The parameters of the model are \(\tth = (\mu, \sigma, \tau)\). Since \((\xx_{0:T}, \yy_{0:T})\) are jointly normal given \(\tth\), we can show (see here) that \(\yy_{0:T}\) is multivariate normal with mean and covariance

\[ \begin{aligned} E[y_t \mid \tth] & = \tilde \mu t, \\ \cov(y_s, y_t) & = \tilde \sigma^2 \cdot (1 + \min(s, t)) + \tau^2 \delta_{st}, \end{aligned} \]

where \(\tilde \mu = \mu \dt\), \(\tilde \sigma^2 = \sigma^2 \dt\), and \(\delta_{st}\) is the indicator function. These formulas provide an analytic expression for \(\ell(\tth) = \log p(\yy_{0:T} \mid \tth)\), which we can use to benchmark our calculations.

Particle Filter Approximation of the Marginal Loglikelihood

The basic particle filter provided by PFJAX is the auxiliary particle filter described in (Poyiadjis, Doucet, and Singh 2011) Algorithm 1 and provided below.


Auxiliary Particle Filter

Inputs:

  • Parameters and measurement variables \(\tth\) and \(\yy_{0:T}\).

  • Number of particles \(N\).

  • Initial and subsequent proposal distributions \(q(\xx_0 \mid \yy_0, \tth)\) and \(r(\xx_t \mid \xx_{t-1}, \yy_t, \tth)\).

  • Auxiliary distribution \(s(\yy_t \mid \xx_{t-1}, \tth)\).

▶ _EXTRACTED INFORMATION_:
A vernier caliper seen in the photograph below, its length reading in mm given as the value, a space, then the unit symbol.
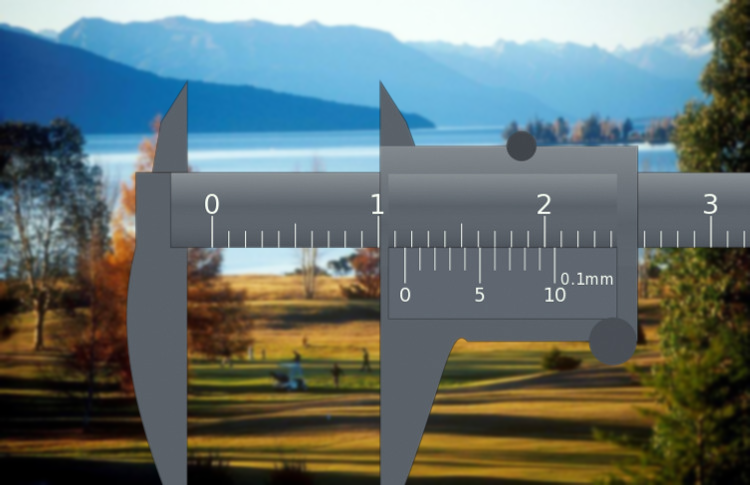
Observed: 11.6 mm
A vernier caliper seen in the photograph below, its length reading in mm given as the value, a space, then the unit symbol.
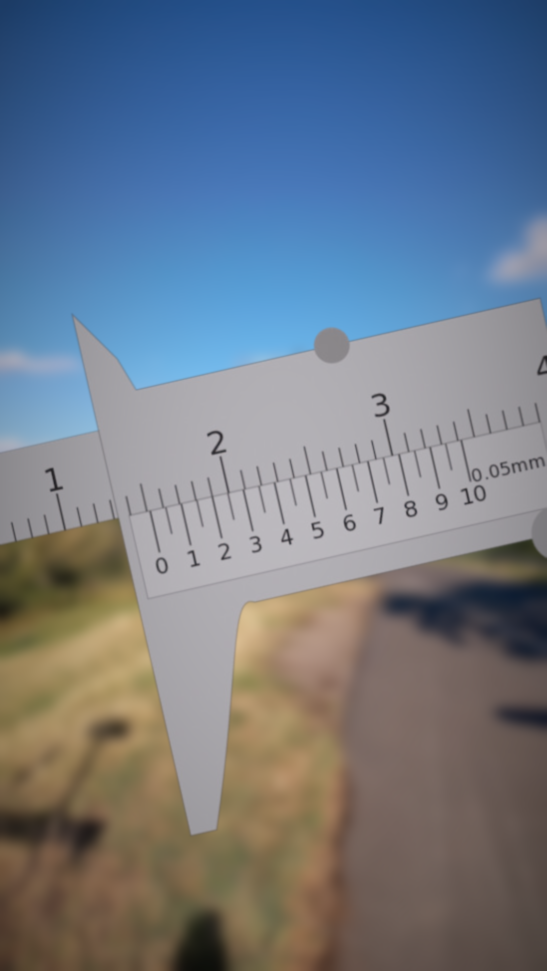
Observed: 15.2 mm
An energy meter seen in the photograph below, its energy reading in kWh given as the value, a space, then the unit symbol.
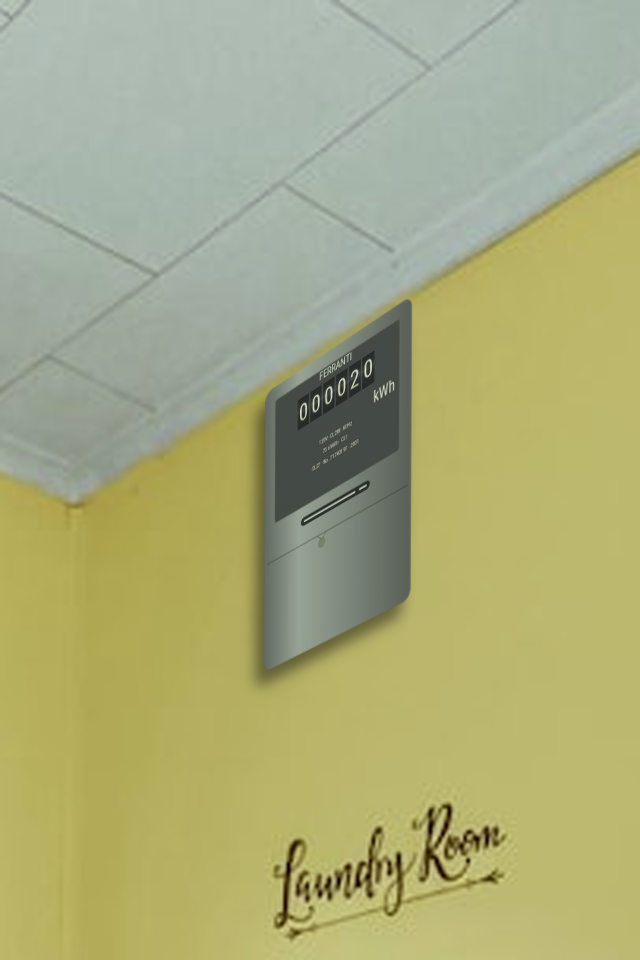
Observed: 20 kWh
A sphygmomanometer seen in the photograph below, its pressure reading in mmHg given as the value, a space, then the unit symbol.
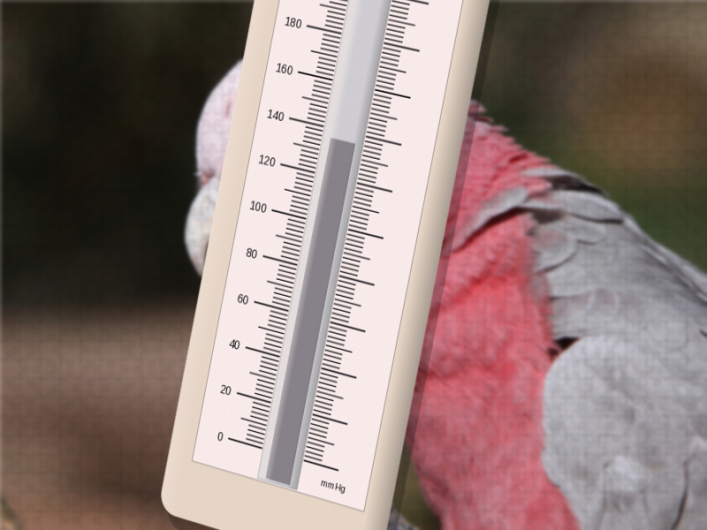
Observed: 136 mmHg
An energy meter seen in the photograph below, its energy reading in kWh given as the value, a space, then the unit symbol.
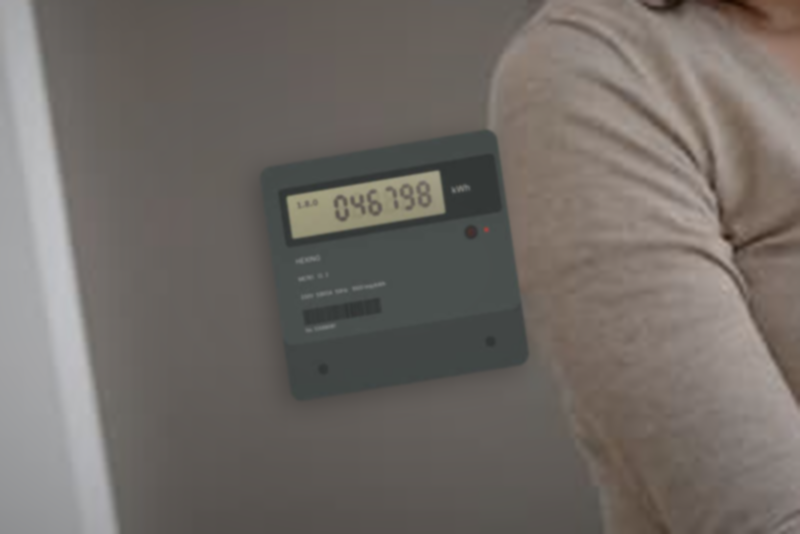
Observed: 46798 kWh
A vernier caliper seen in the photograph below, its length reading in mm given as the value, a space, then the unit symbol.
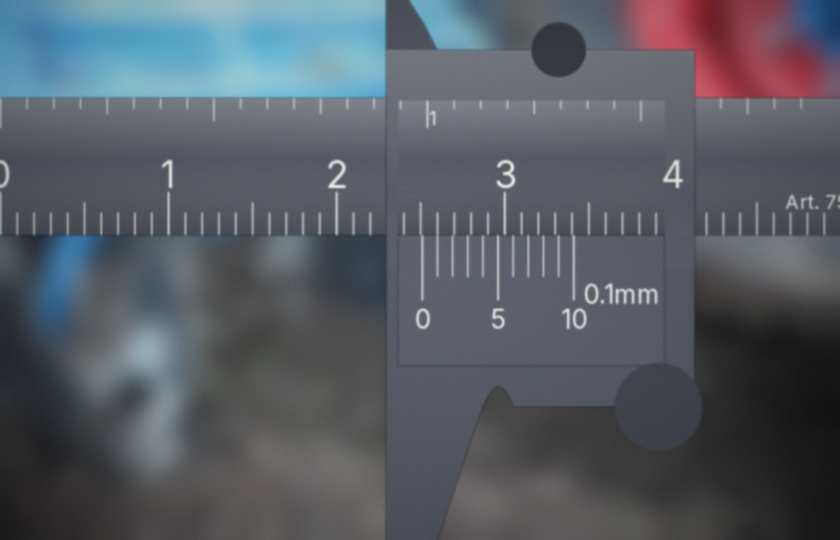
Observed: 25.1 mm
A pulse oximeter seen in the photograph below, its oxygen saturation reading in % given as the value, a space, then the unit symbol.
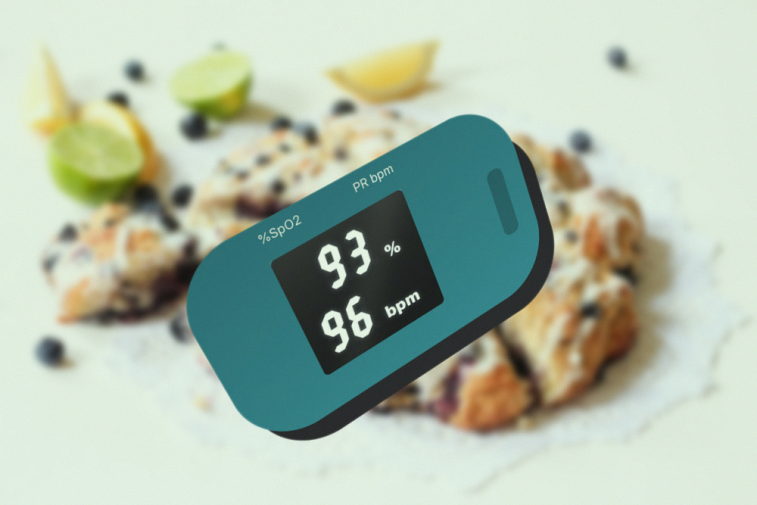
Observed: 93 %
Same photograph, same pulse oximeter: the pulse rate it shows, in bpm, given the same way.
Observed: 96 bpm
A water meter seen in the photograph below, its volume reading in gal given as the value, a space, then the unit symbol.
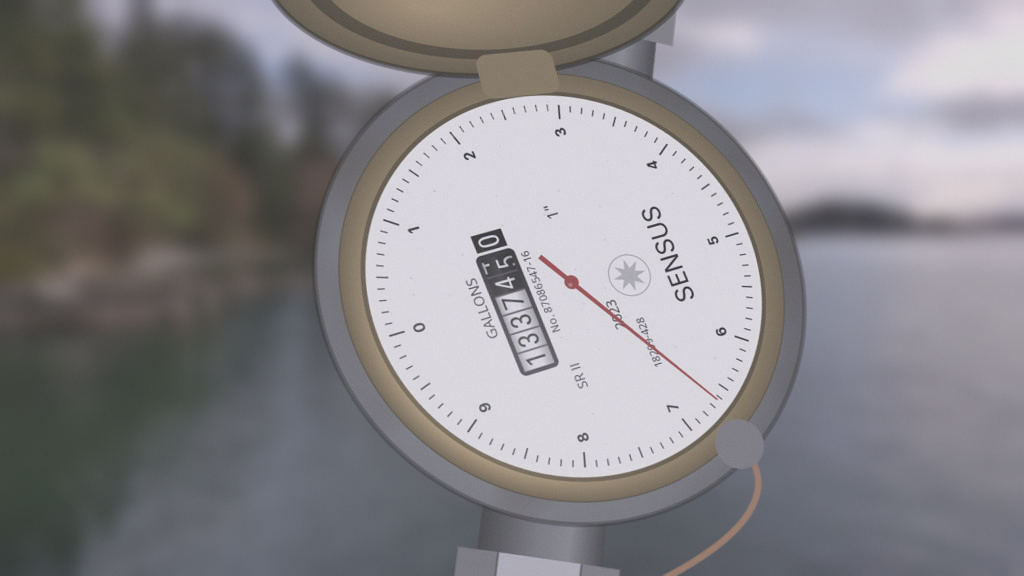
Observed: 1337446.6 gal
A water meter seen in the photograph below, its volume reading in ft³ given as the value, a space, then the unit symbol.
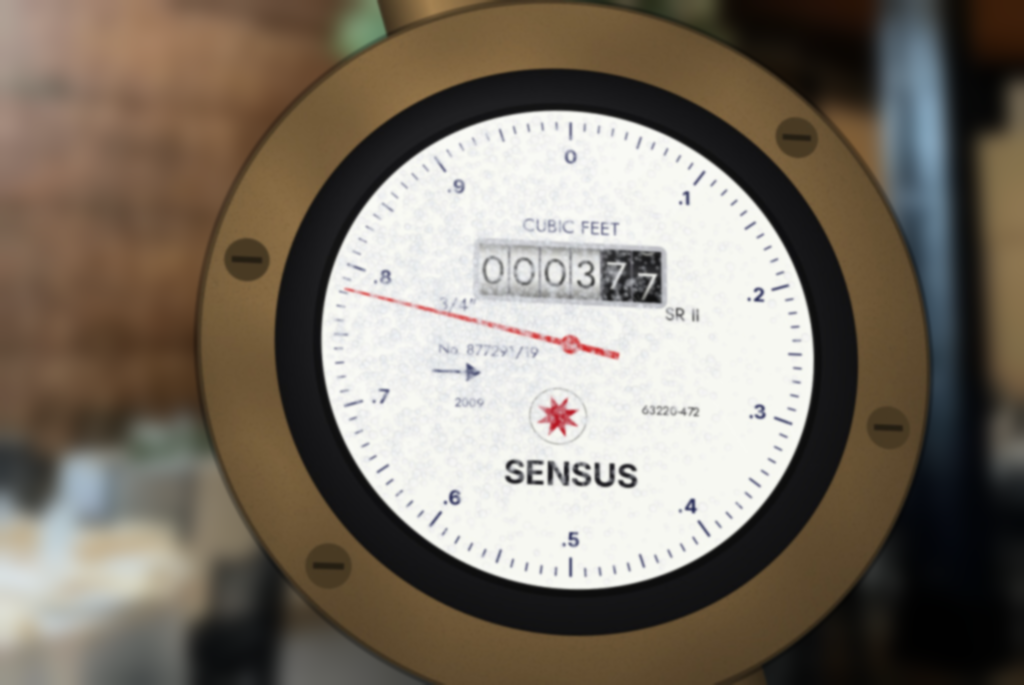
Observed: 376.78 ft³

▶ _WHAT YOU WILL DO_:
a. Return the passage of the particle filter text starting at "The parameters of" and ending at "benchmark our calculations.", word for word.
b. According to the particle filter text, which algorithm from which source does the basic particle filter provided by PFJAX follow?
c. Continue the particle filter text from the point where it stops.
The data have no connection to the particle filter text.

▶ _ANSWERS TO THE EXERCISE_:
a.
The parameters of the model are \(\tth = (\mu, \sigma, \tau)\). Since \((\xx_{0:T}, \yy_{0:T})\) are jointly normal given \(\tth\), we can show (see here) that \(\yy_{0:T}\) is multivariate normal with mean and covariance

\[ \begin{aligned} E[y_t \mid \tth] & = \tilde \mu t, \\ \cov(y_s, y_t) & = \tilde \sigma^2 \cdot (1 + \min(s, t)) + \tau^2 \delta_{st}, \end{aligned} \]

where \(\tilde \mu = \mu \dt\), \(\tilde \sigma^2 = \sigma^2 \dt\), and \(\delta_{st}\) is the indicator function. These formulas provide an analytic expression for \(\ell(\tth) = \log p(\yy_{0:T} \mid \tth)\), which we can use to benchmark our calculations.

b. It follows Algorithm 1 of Poyiadjis, Doucet, and Singh (2011), the auxiliary particle filter.

c.
Outputs:

  • Particle filter approximation \(\hat \ell(\tth \mid \yy_{0:T})\) to the marginal loglikelihood \(\ell(\tth)\).

Algorithm:

  • \(\xx_0^{(1:N)} \iid q(\xx_0 \mid \yy_0, \tth)\)

  • \(w_0^{(1:N)} \gets \frac{g(\yy_0 \mid \xx_0^{(1:N)}) \cdot \pi(\xx_0^{(1:N)} \mid \tth)}{q(\xx_0^{(1:N)} \mid \yy_0, \tth)}\)

  • \(\hat{\Ell}_0 \gets \sum_{i=1}^N w_0^{(i)}\)

  • \(W_0^{(1:N)} = w_0^{(1:N)}/ \hat{\Ell}_0\)

  • For \(t=1,\ldots,T\):

  • \(\tilde{\xx}_{t-1}^{(1:N)} \gets \operatorname{\texttt{resample}}(\xx_{t-1}^{(1:N)}, W_{t-1}^{(1:N)})\)

  • \(\xx_t^{(1:N)} \ind r(\xx_t \mid \tilde{\xx}_{t-1}^{(1:N)}, \yy_t, \tth)\)

  • \(w_t^{(1:N)} \gets \frac{g(\yy_t \mid \xx_t^{(1:N)} \mid \tth) \cdot f(\xx_t^{(1:N)} \mid \tilde{\xx}_{t-1}^{(1:N)})}{r(\xx_t \mid \tilde{\xx}_{t-1}^{(1:N)}, \yy_t, \tth)}\)

  • \(\hat{\Ell}_t \gets \sum_{i=1}^N w_t^{(i)}\)

  • \(W_t^{(1:N)} = w_t^{(1:N)}/ \hat{\Ell}_t\)

  • \(\hat \ell(\tth \mid \yy_{0:T}) = \sum_{t=0}^T \log \hat{\Ell}_t\)


In the auxiliary particle filter algorithm, the notation \(\xx_t^{(1:N)}\) stands for \(\xx_t^{(1)}, \ldots, \xx_t^{(N)}\), i.e., is over the vector of \(N\) particles. Similarly, operations of the form \(\xx_t^{(1:N)} \gets F(\xx_{t-1}^{(1:N)})\) are vectorized over the \(N\) particles, i.e., correspond to the for-loop

  • For \(i=1,\ldots,N\):

  • \(\xx_t^{(i)} \gets F(\xx_{t-1}^{(i)})\)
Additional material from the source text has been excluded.